Nontechnical Guide to Petroleum Geology, Exploration, Drilling and Production (2nd Edition) Oil & Gas Production in Nontechnical Language

Thursday, June 18, 2009

America Has Abundant (And Increasing) Amounts Of Natural Gas

This ought to be good news for everyone. The technology and infrastructure to drill and produce more natural gas is proven and much of it is already in place. We use this gas to heat our homes, cook our food, and generate substantial amounts of the electricity we need. The technology to use this gas to power automobiles, trucks and buses exists and involves only a simple and inexpensive conversion.

Increased drilling and production would create jobs, provide increased royalties and tax revenue to Local, State, and the Federal Government, and it would reduce our dependence on "foreign oil". So why aren't we going after this bonanza of energy? Why are drilling rigs sitting idle?

_Supplied data_:
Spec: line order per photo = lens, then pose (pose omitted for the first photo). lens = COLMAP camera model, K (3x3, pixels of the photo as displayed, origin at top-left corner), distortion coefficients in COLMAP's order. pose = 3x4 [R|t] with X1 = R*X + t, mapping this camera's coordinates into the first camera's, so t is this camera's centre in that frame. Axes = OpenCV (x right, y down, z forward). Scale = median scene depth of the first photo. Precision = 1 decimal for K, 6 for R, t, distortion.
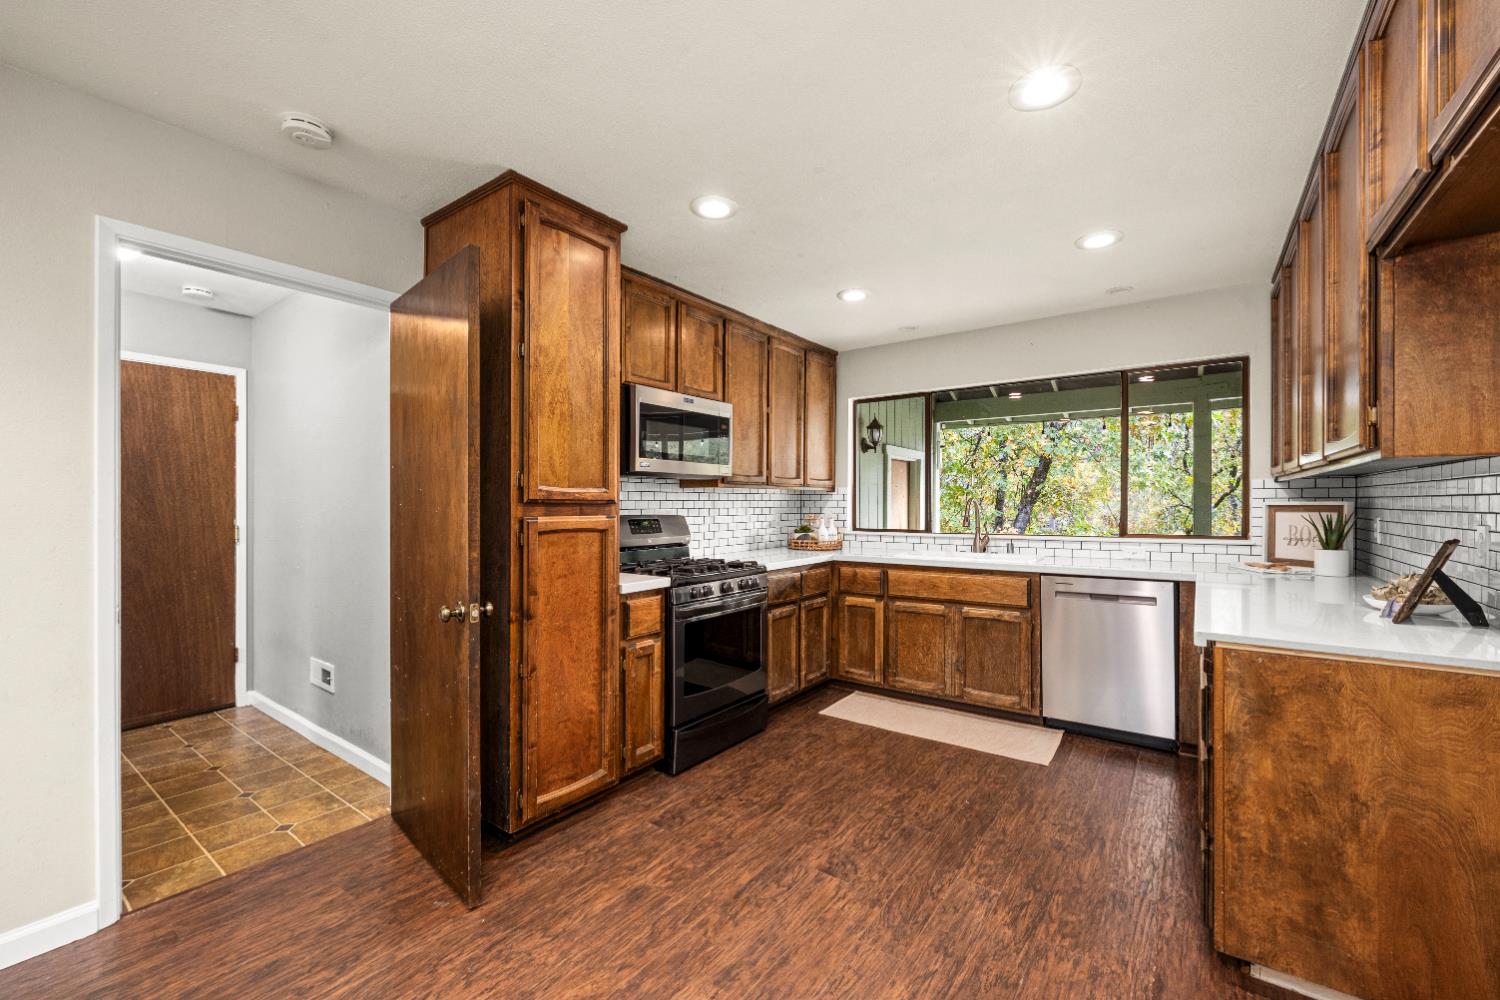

_Instructions_:
• A. In the natural gas post, change "bonanza" to "abundance" and write out the passage that begins at the words "Increased drilling and" and stops after "rigs sitting idle?".
• B. According to the natural gas post, which vehicles could this gas power?
The material has no connection to the post about natural gas.

_Solutions_:
• A.
Increased drilling and production would create jobs, provide increased royalties and tax revenue to Local, State, and the Federal Government, and it would reduce our dependence on "foreign oil". So why aren't we going after this abundance of energy? Why are drilling rigs sitting idle?

• B. Automobiles, trucks and buses.